But we have already discussed that we are not really interested how well the model “works training” on the training data, ie. \(\hat{f}(x_i) \approx y_i\). We are more interested in the accuracy of the predictions \(\hat{f}(x_0)\) that are obtained when we apply the model to previously unseen test data \((x_0, y_0)\), ie. \(\hat{f}(x_0) \approx y_0\). In other words, we want to chose the model with the lowest \(test\) \(MSE\) and to do so we need a large enough number of observations in the test data to calculate the mean square prediction error for the test observations (\(x_0\), \(y_0\)), to which we can refer to as the \(test\) \(MSE\).

\[mean(y_0 - \hat{f}(x_0))^2\]

💡 Note that after randomising data we can begin to apply ML to the training data. The remaining test data is put aside and reserved for testing the accuracy of the model.
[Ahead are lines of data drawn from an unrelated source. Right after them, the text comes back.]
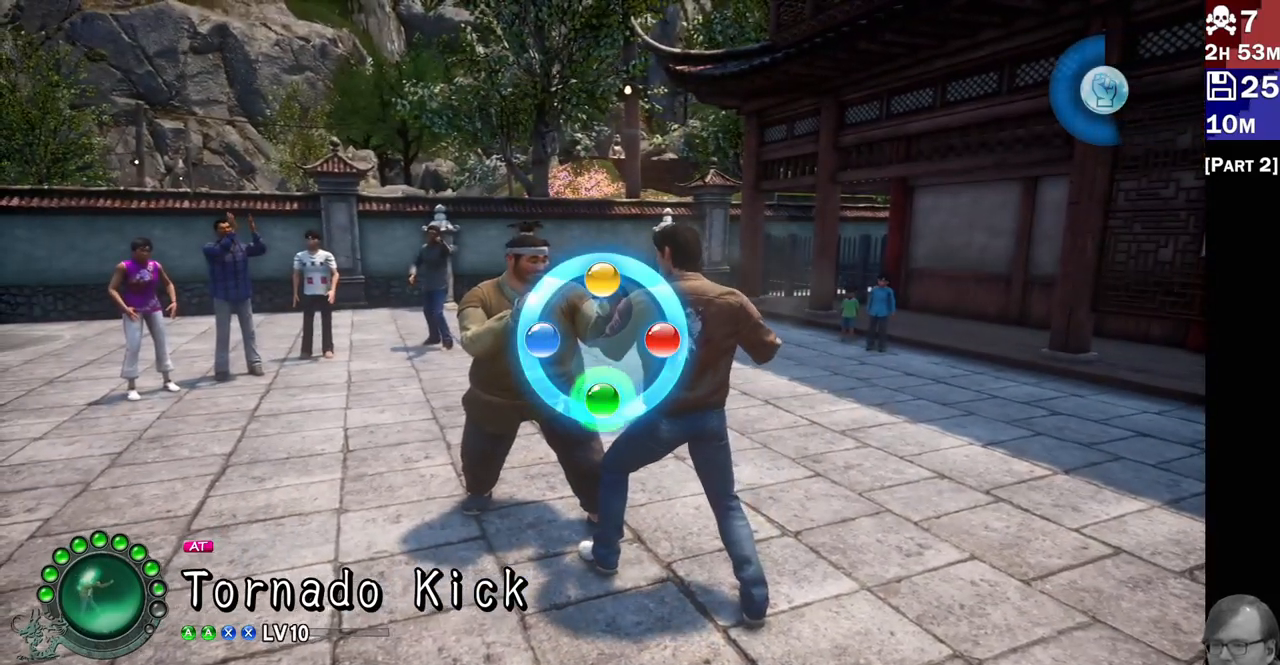
{"buttons": [], "left_stick": "center", "right_stick": "center", "events": []}
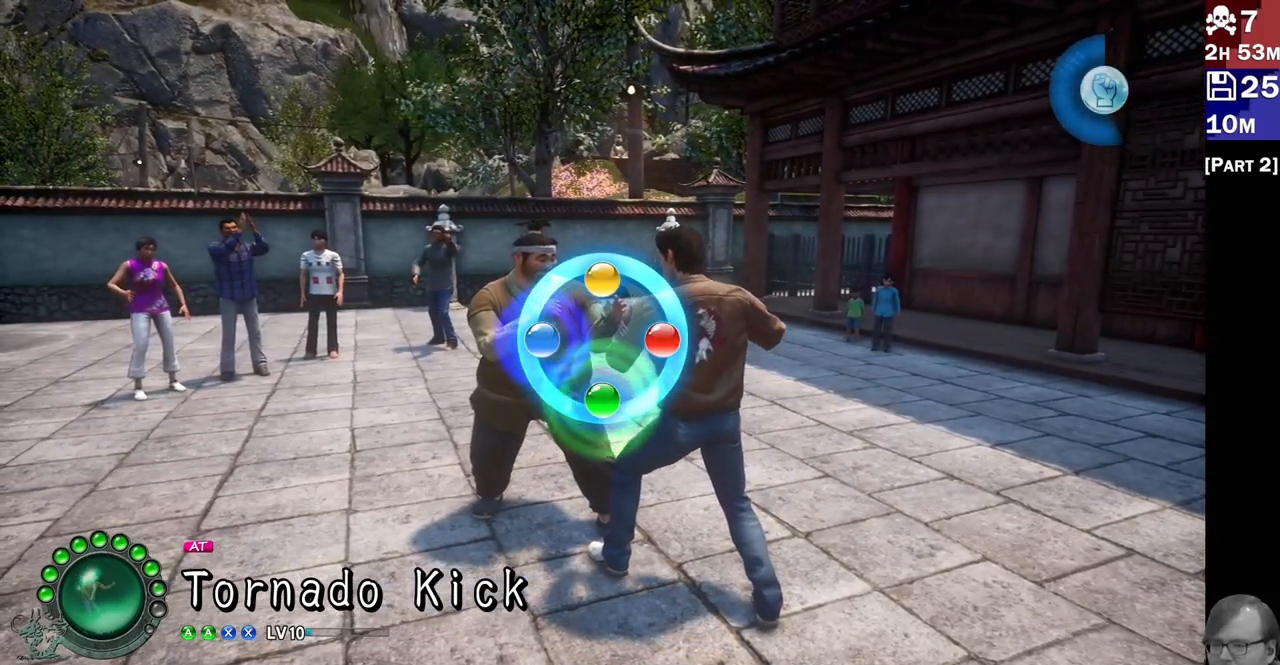
{"buttons": [], "left_stick": "center", "right_stick": "center", "events": [[183, "CROSS", "down"], [267, "CROSS", "up"], [350, "CROSS", "down"], [417, "CROSS", "up"]]}
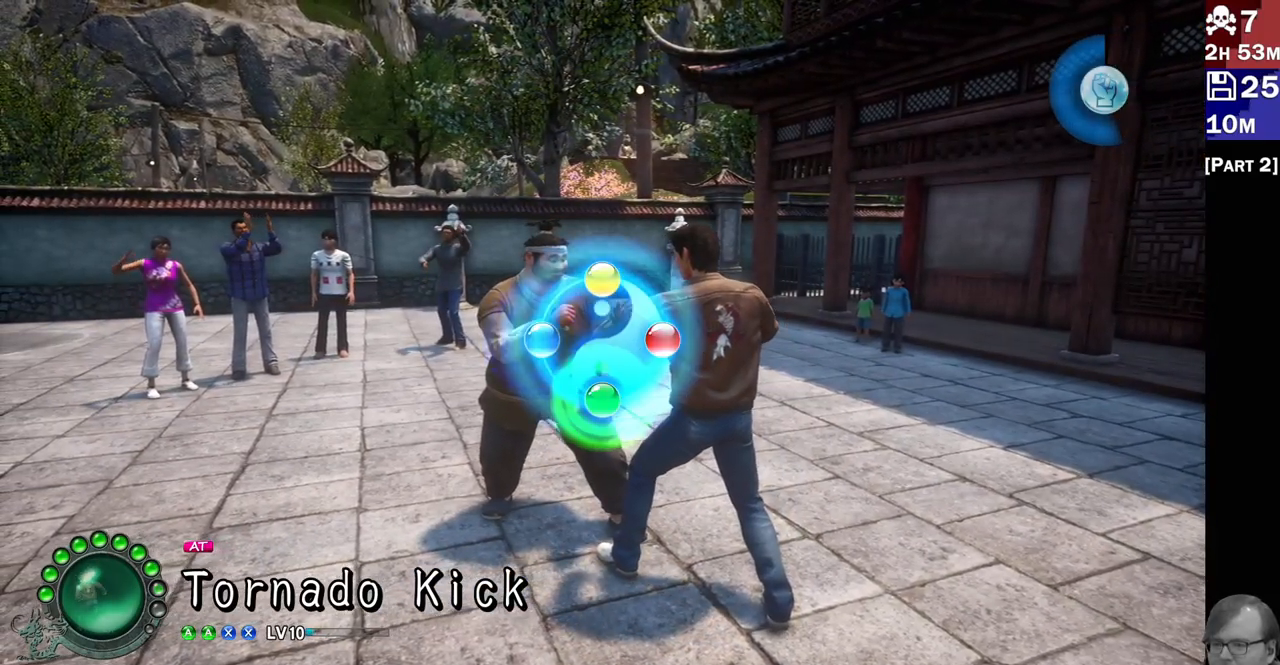
{"buttons": [], "left_stick": "center", "right_stick": "center", "events": [[100, "SQUARE", "down"], [217, "SQUARE", "up"], [267, "SQUARE", "down"], [350, "SQUARE", "up"]]}
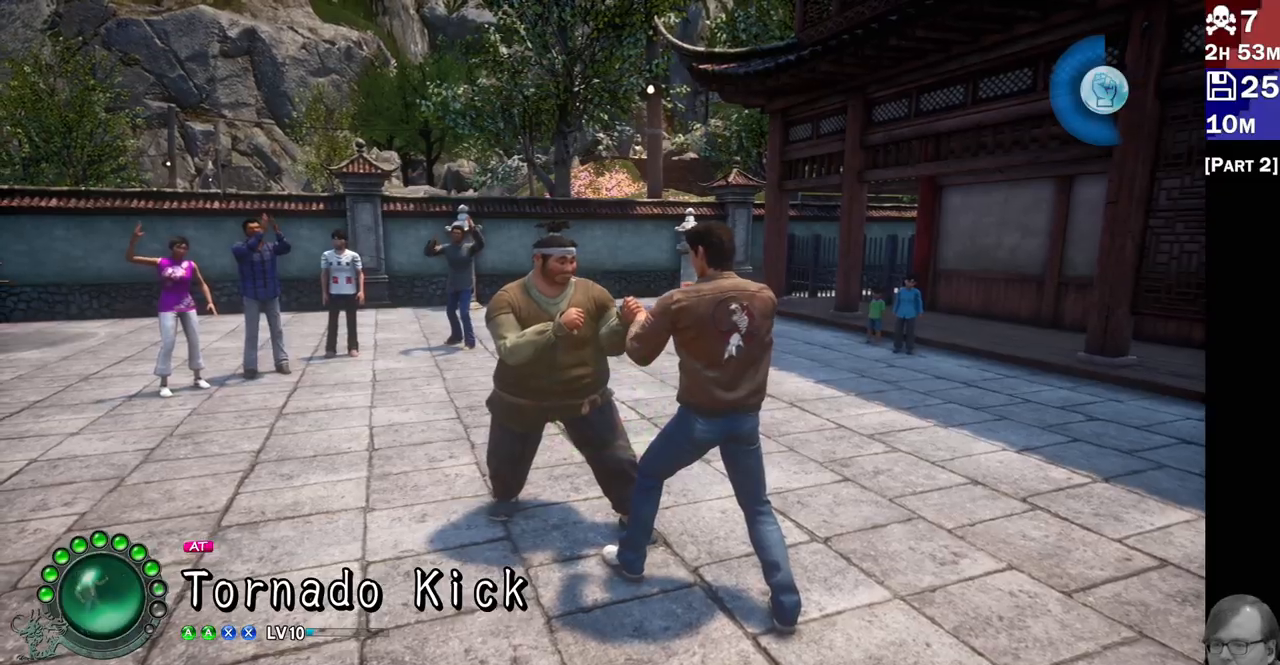
{"buttons": [], "left_stick": "center", "right_stick": "center", "events": []}
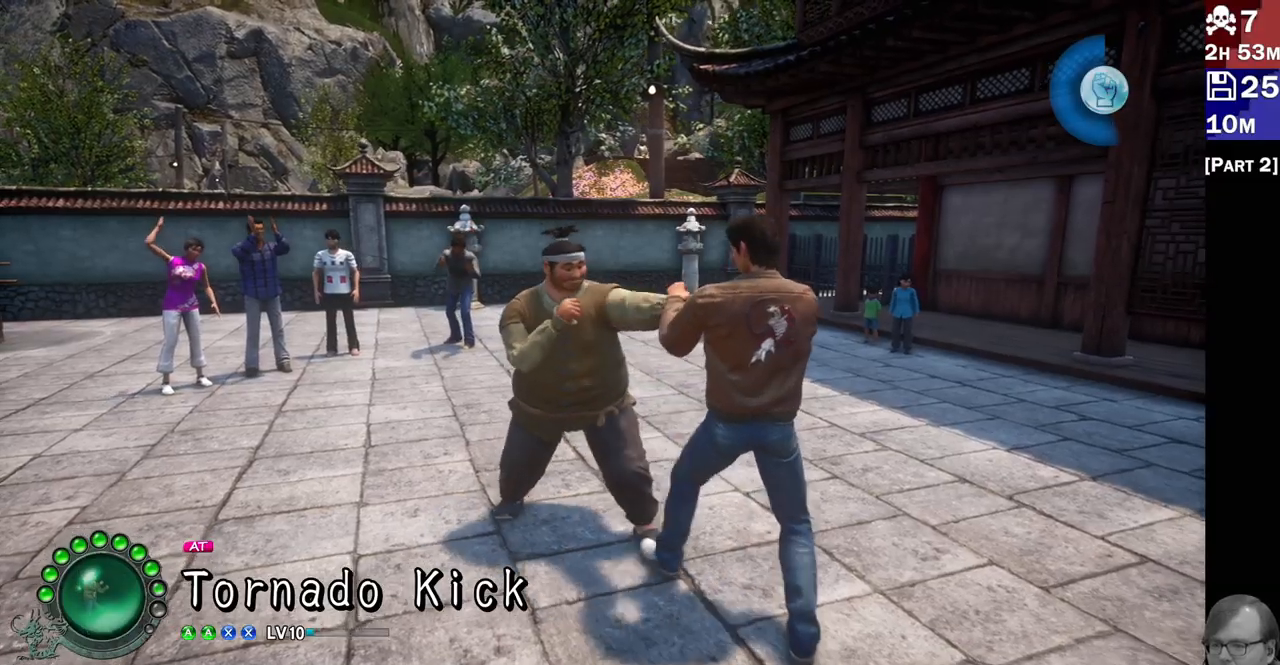
{"buttons": ["CROSS"], "left_stick": "center", "right_stick": "center", "events": [[500, "CROSS", "down"]]}
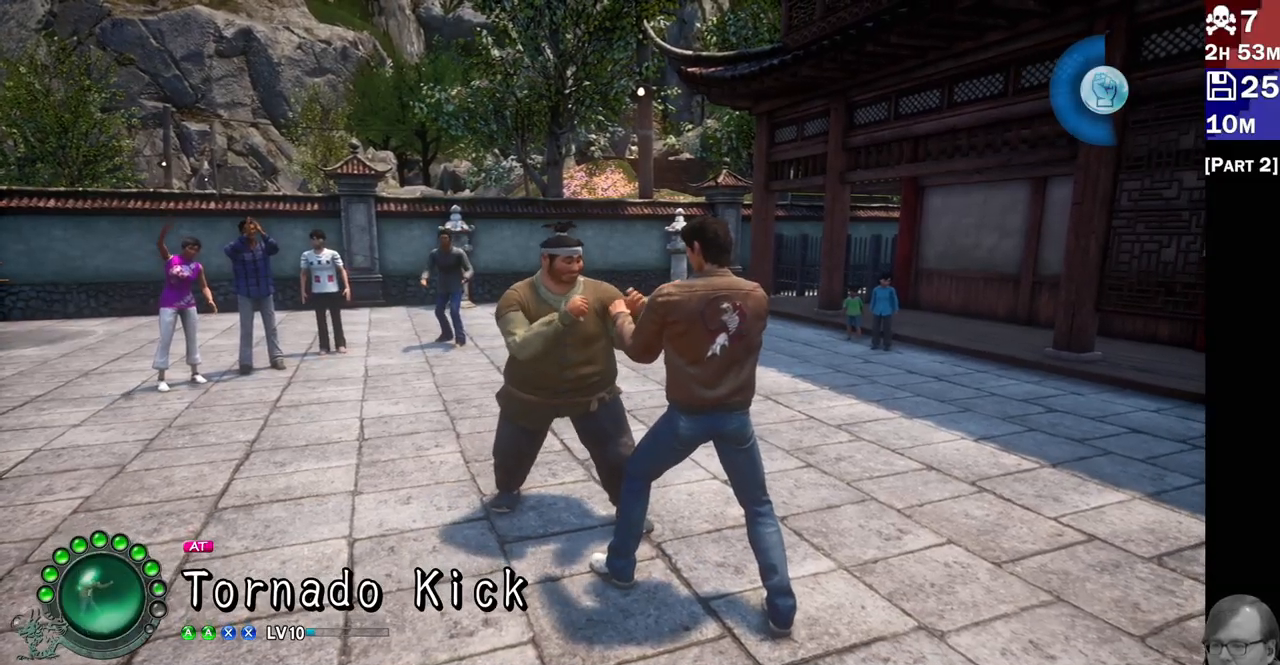
{"buttons": [], "left_stick": "center", "right_stick": "center", "events": [[83, "CROSS", "up"], [167, "CROSS", "down"], [233, "CROSS", "up"], [367, "SQUARE", "down"], [467, "SQUARE", "up"]]}
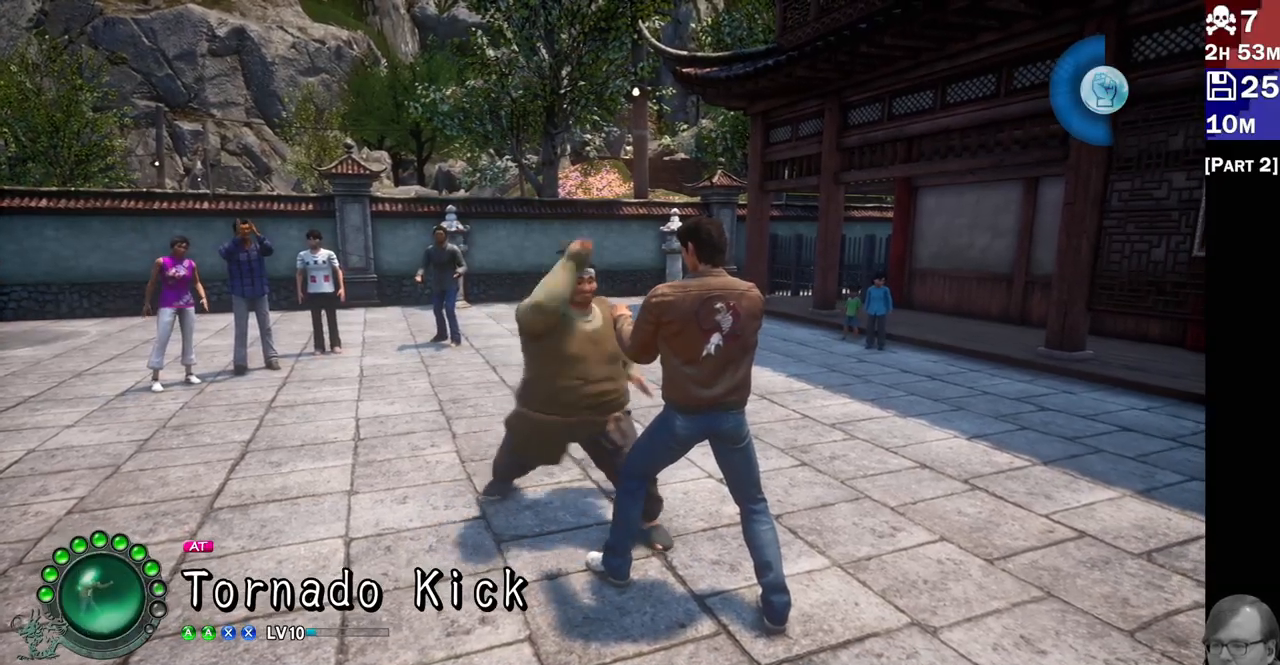
{"buttons": [], "left_stick": "center", "right_stick": "center", "events": [[33, "SQUARE", "down"], [117, "SQUARE", "up"]]}
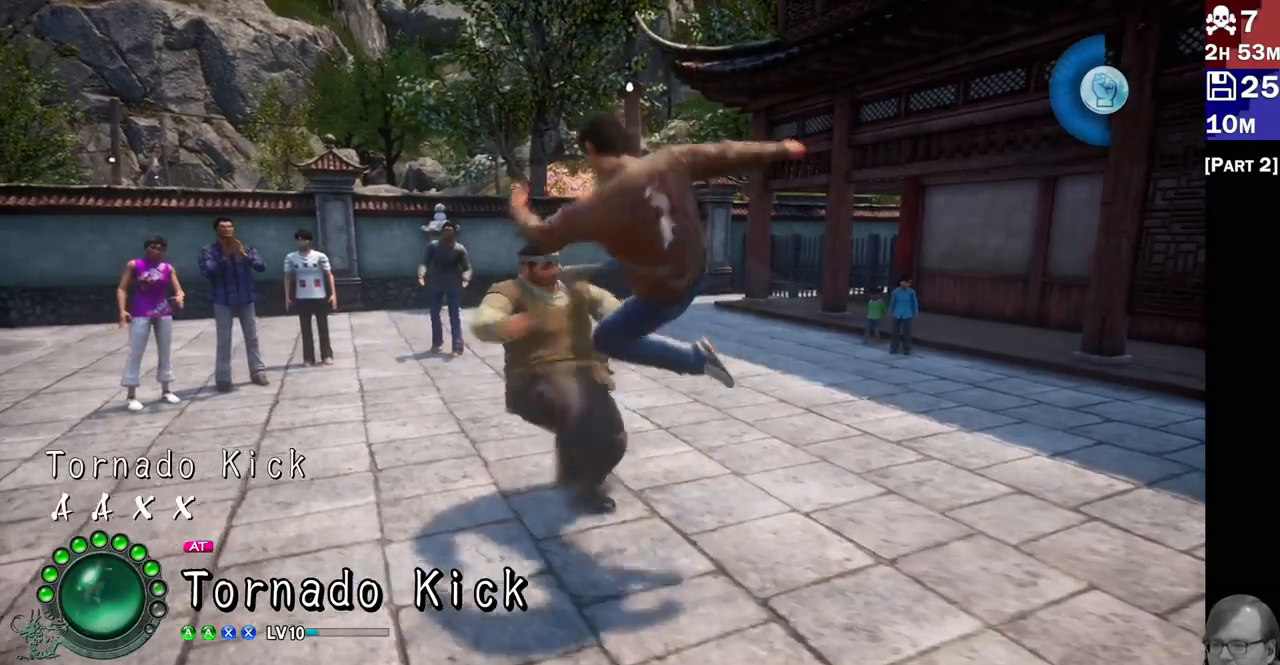
{"buttons": [], "left_stick": "center", "right_stick": "center", "events": []}
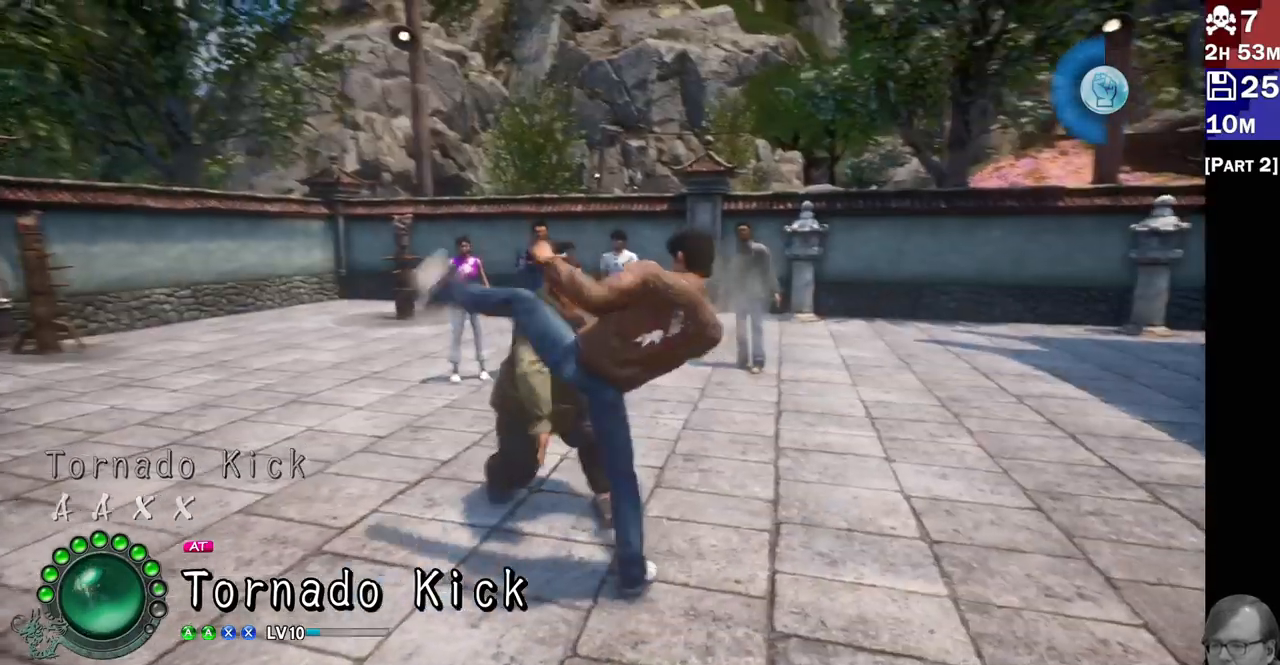
{"buttons": [], "left_stick": "center", "right_stick": "center", "events": [[233, "CROSS", "down"], [300, "CROSS", "up"], [367, "CROSS", "down"], [467, "CROSS", "up"]]}
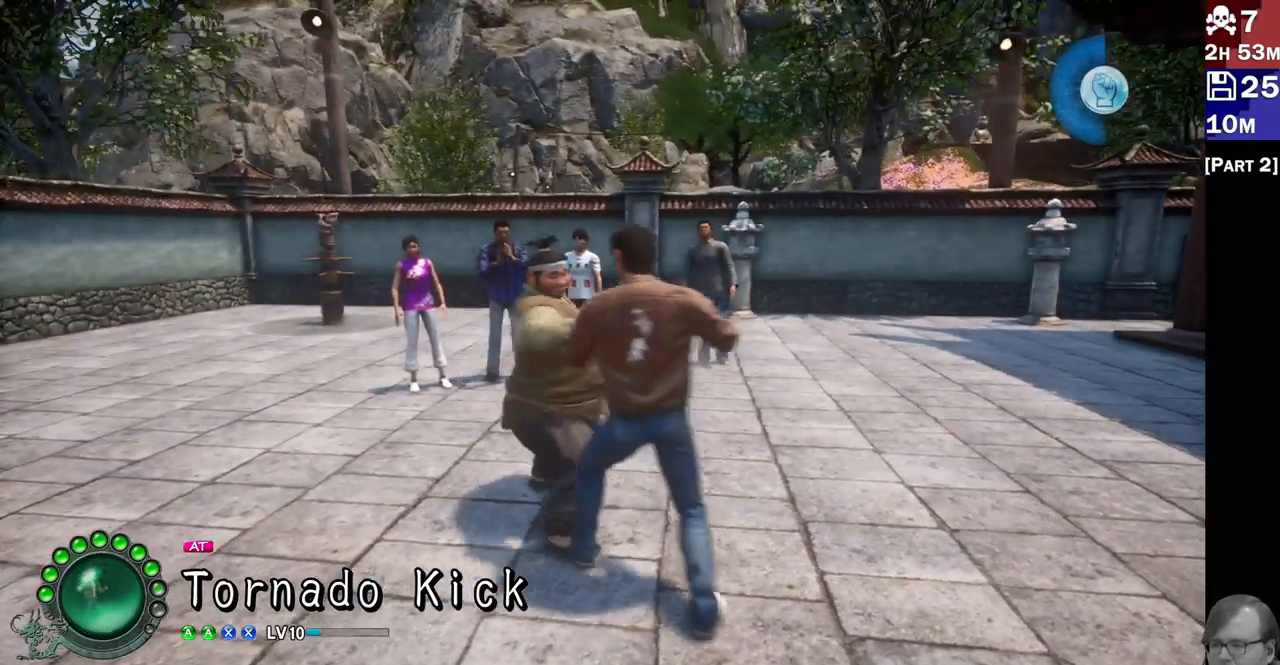
{"buttons": [], "left_stick": "center", "right_stick": "center", "events": [[67, "SQUARE", "down"], [150, "SQUARE", "up"], [233, "SQUARE", "down"], [317, "SQUARE", "up"]]}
In statistics nothing is black and white. In other words, nothing is straightforward and there are many considerations one needs to take into account when applying statistical modelling. The same applies in this situation. We need to realise that when a given model yields a small training MSE but a large test MSE, we are said to be overfitting the data. The statistical model is too ‘preoccupied’ to find patterns in the training data and consequently is modelling the patterns that are caused by random effect, rather than by true features of the unknown function \(f\). When the model overfits the training data, the test MSE will be large because the modelled features that the model identifies in the training data just do not exist in the test data. Saying that, regardless of overfitting occurring or not, we expect the training MSE to be smaller than the test MSE, as most of the statistical models either directly or indirectly seek to minimize the training MSE. We need to be aware that the chosen model needs to be flexible and not rigid and glued to the training data.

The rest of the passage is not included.